__PROBLEM TO SOLVE__:
In the data records below, change every "Version" to "Release" and reproduce the lines with nothing else altered, leaving out the pictures.

═════ DATA SUPPLIED ═════

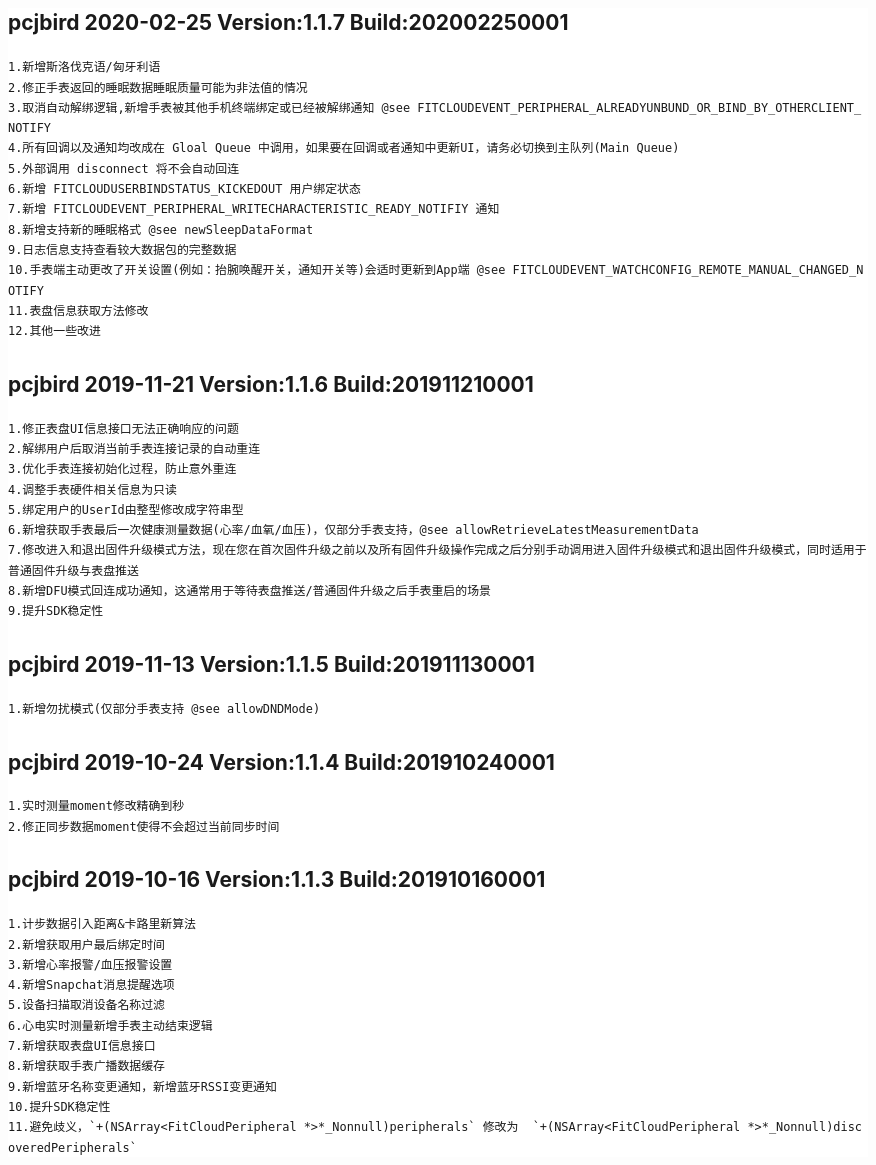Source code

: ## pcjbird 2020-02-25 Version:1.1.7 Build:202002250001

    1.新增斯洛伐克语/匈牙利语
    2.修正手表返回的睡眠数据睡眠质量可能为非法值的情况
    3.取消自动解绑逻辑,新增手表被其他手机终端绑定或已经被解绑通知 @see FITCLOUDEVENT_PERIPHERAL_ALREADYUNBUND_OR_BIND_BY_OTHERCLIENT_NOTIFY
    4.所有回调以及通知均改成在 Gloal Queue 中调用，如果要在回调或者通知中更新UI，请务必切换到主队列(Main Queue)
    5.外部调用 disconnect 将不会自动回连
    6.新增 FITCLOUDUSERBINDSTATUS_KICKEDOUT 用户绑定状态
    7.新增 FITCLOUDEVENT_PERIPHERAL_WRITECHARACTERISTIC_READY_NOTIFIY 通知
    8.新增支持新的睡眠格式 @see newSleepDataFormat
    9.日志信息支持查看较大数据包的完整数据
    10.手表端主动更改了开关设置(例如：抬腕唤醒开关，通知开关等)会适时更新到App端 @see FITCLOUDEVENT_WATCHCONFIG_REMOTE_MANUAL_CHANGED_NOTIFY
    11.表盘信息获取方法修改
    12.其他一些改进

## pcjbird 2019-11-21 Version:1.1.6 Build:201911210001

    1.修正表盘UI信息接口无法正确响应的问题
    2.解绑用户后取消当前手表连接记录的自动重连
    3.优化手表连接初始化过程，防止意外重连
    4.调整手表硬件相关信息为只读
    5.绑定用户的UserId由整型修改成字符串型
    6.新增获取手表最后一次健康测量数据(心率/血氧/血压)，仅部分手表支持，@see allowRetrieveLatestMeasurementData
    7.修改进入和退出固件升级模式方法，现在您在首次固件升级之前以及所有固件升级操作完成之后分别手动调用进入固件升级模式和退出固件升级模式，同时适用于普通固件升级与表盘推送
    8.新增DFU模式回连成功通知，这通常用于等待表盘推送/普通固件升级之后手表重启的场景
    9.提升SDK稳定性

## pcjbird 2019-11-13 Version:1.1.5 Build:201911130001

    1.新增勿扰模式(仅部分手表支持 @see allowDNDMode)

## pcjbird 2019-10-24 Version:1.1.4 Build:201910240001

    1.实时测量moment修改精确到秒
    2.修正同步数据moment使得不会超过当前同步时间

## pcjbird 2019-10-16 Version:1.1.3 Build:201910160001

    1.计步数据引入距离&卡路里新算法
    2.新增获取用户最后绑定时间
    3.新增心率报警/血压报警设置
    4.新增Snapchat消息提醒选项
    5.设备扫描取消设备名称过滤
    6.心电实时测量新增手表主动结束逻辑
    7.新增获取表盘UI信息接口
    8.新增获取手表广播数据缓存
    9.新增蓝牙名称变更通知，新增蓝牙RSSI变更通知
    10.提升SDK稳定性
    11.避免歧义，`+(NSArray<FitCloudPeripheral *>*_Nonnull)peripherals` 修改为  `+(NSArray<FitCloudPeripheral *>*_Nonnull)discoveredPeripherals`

═════

__EXERCISE SOLUTION__:
Source code

: ## pcjbird 2020-02-25 Release:1.1.7 Build:202002250001

    1.新增斯洛伐克语/匈牙利语
    2.修正手表返回的睡眠数据睡眠质量可能为非法值的情况
    3.取消自动解绑逻辑,新增手表被其他手机终端绑定或已经被解绑通知 @see FITCLOUDEVENT_PERIPHERAL_ALREADYUNBUND_OR_BIND_BY_OTHERCLIENT_NOTIFY
    4.所有回调以及通知均改成在 Gloal Queue 中调用，如果要在回调或者通知中更新UI，请务必切换到主队列(Main Queue)
    5.外部调用 disconnect 将不会自动回连
    6.新增 FITCLOUDUSERBINDSTATUS_KICKEDOUT 用户绑定状态
    7.新增 FITCLOUDEVENT_PERIPHERAL_WRITECHARACTERISTIC_READY_NOTIFIY 通知
    8.新增支持新的睡眠格式 @see newSleepDataFormat
    9.日志信息支持查看较大数据包的完整数据
    10.手表端主动更改了开关设置(例如：抬腕唤醒开关，通知开关等)会适时更新到App端 @see FITCLOUDEVENT_WATCHCONFIG_REMOTE_MANUAL_CHANGED_NOTIFY
    11.表盘信息获取方法修改
    12.其他一些改进

## pcjbird 2019-11-21 Release:1.1.6 Build:201911210001

    1.修正表盘UI信息接口无法正确响应的问题
    2.解绑用户后取消当前手表连接记录的自动重连
    3.优化手表连接初始化过程，防止意外重连
    4.调整手表硬件相关信息为只读
    5.绑定用户的UserId由整型修改成字符串型
    6.新增获取手表最后一次健康测量数据(心率/血氧/血压)，仅部分手表支持，@see allowRetrieveLatestMeasurementData
    7.修改进入和退出固件升级模式方法，现在您在首次固件升级之前以及所有固件升级操作完成之后分别手动调用进入固件升级模式和退出固件升级模式，同时适用于普通固件升级与表盘推送
    8.新增DFU模式回连成功通知，这通常用于等待表盘推送/普通固件升级之后手表重启的场景
    9.提升SDK稳定性

## pcjbird 2019-11-13 Release:1.1.5 Build:201911130001

    1.新增勿扰模式(仅部分手表支持 @see allowDNDMode)

## pcjbird 2019-10-24 Release:1.1.4 Build:201910240001

    1.实时测量moment修改精确到秒
    2.修正同步数据moment使得不会超过当前同步时间

## pcjbird 2019-10-16 Release:1.1.3 Build:201910160001

    1.计步数据引入距离&卡路里新算法
    2.新增获取用户最后绑定时间
    3.新增心率报警/血压报警设置
    4.新增Snapchat消息提醒选项
    5.设备扫描取消设备名称过滤
    6.心电实时测量新增手表主动结束逻辑
    7.新增获取表盘UI信息接口
    8.新增获取手表广播数据缓存
    9.新增蓝牙名称变更通知，新增蓝牙RSSI变更通知
    10.提升SDK稳定性
    11.避免歧义，`+(NSArray<FitCloudPeripheral *>*_Nonnull)peripherals` 修改为  `+(NSArray<FitCloudPeripheral *>*_Nonnull)discoveredPeripherals`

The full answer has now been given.